Rooms at the Riviera are a vibrant combination of mid-century modern with Hollywood caché—bright colors, white leather furniture, and Andy Warhol pop art. The hotel’s lobby areas are bedecked with crystal chandeliers, mirrors, sofas, and a pool table.
It’s easy to walk around downtown Palm Springs or hop on the free trolley to go from place to place. When venturing farther out for hikes, golf, and other sightseeing, other modes of transportation are available.
The Palm Springs Art Museum offers a fascinating collection of contemporary and modern pieces. The museum itself was designed by mid-century modern favorite E. Stewart Williams. If the enduring architecture of Palm Springs is of interest, take The Modern Tour to see many stunning homes up close and personal.
When it’s time to kick back, head for the pool; at the Willows, it’s secluded and nestled in the landscape, while at the Riviera the two pools are the center of the action. Regardless of the setting, poolside—with beverage in hand—is a favorite Palm Springs destination.
In 1853, a government survey mapped the town and its natural hot springs mineral pool. At that spot today, indulge in the “Taking of the Waters” ritual at The Spa (part of the Spa Resort Casino).

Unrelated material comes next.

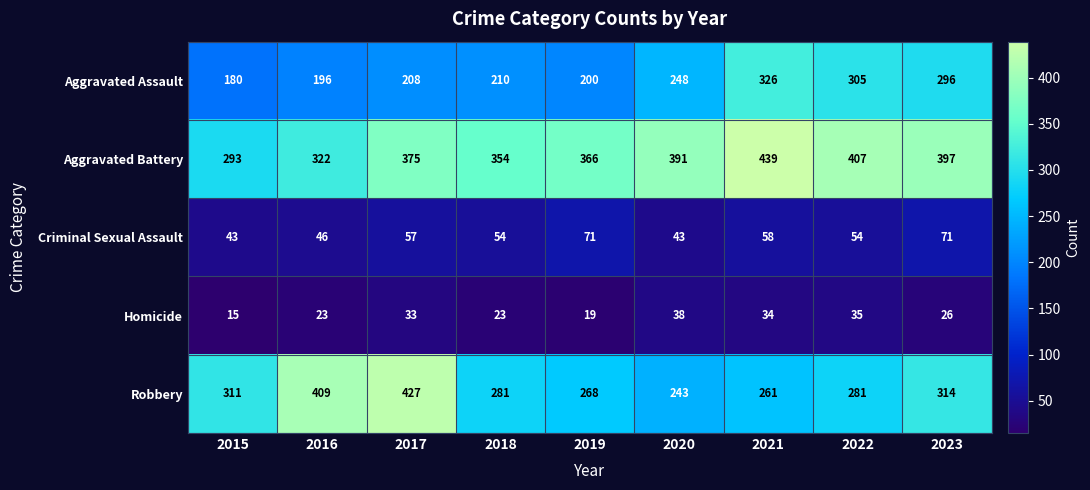

Read the Aggravated Battery value at 2016.

322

Soak up the ancient healing mineral waters and lounge in the steam and aromatherapy rooms, the sauna, and the whirlpool baths.
If you’re adventurous, take a short drive to Indian Canyons. Owned and operated by the Agua Caliente tribe, there’s room to picnic and plenty of trails for hiking and guided tours on horseback. See the Coachella Valley from the Palm Springs Aerial Tramway and access miles of additional hiking trails.

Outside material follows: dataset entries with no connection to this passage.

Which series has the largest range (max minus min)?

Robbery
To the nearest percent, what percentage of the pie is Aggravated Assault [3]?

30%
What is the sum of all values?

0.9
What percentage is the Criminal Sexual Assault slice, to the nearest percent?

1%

There’s plenty to do in Palm Springs at night. Every Thursday evening, Palm Canyon Drive is home to street fair, Villagefest. Take a stroll, meet artisans showcasing their wares, hear musicians at every corner, and visit the street’s trendy shops, restaurants, and nightclubs. From November to May, the Palm Springs Follies light up the stage with music, dance, and comedy. After the sun goes down, the pool area at the Riviera is ablaze from the fire pits—the perfect location for a nightcap and something sweet from the restaurant.

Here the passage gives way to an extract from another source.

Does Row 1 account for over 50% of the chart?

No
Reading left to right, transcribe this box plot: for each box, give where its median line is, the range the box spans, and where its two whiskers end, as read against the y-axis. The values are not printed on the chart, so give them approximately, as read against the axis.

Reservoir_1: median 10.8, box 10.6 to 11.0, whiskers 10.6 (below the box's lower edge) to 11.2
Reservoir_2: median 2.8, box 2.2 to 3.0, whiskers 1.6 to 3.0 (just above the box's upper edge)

One of the hottest new areas is the Uptown Design District. Home to modern art, fashion, and design, this popular neighborhood is frequented by visitors, locals, and designers alike. Find eclectic and fun shops such as Trina Turk, with her bonus home store and men’s fashion line, and Raymond Lawrence, a unique marketplace that houses pop-ups with creative and exciting fashion and home décor. Downtown, discover boutiques and art galleries and, at various times throughout the year, an art walk.
Here is a selection of Palm Springs’ many restaurants:
Zini Café Mediterrano is casual and fun. Sharing tapas such as the baby octopus salad, the spicy lime-drizzled shrimp, or the grilled artichoke with asparagus and Serrano ham is a great way to taste a variety of menu items.
Situated next to one of the many Palm Springs golf courses, the Escena Lounge & Grill is a relaxing place to take in the scenic mountains and lush greenery. Savor a signature martini with homemade chips and tangy dip. The spicy southwest chicken wrap is full of flavor.
At the Riviera, try Circa 59. Nestled by the pool, the restaurant’s patio and indoor seating areas offer mid-century style showcasing stunning crystal chandeliers and other modern fixtures. The scallops and beet salad was tender and sweet, and the mushroom stroganoff was rich with a deep umami flavor. Find interesting wines on the restaurant’s international list.
If you’re a gambler or don’t mind going through casinos, try The Steakhouse at Spa Resort Casino. Pair your dish (including several seafood options) with a wine from an award-winning list and hit the jackpot.
A few restaurants we heard about, but didn’t get to the chance to try include Cheeky’s, Jake’s, and Copley’s.
At the Willows, guests are served delicious hors d’ouevres and wine in the afternoon and a heavenly three-course gourmet breakfast in the morning.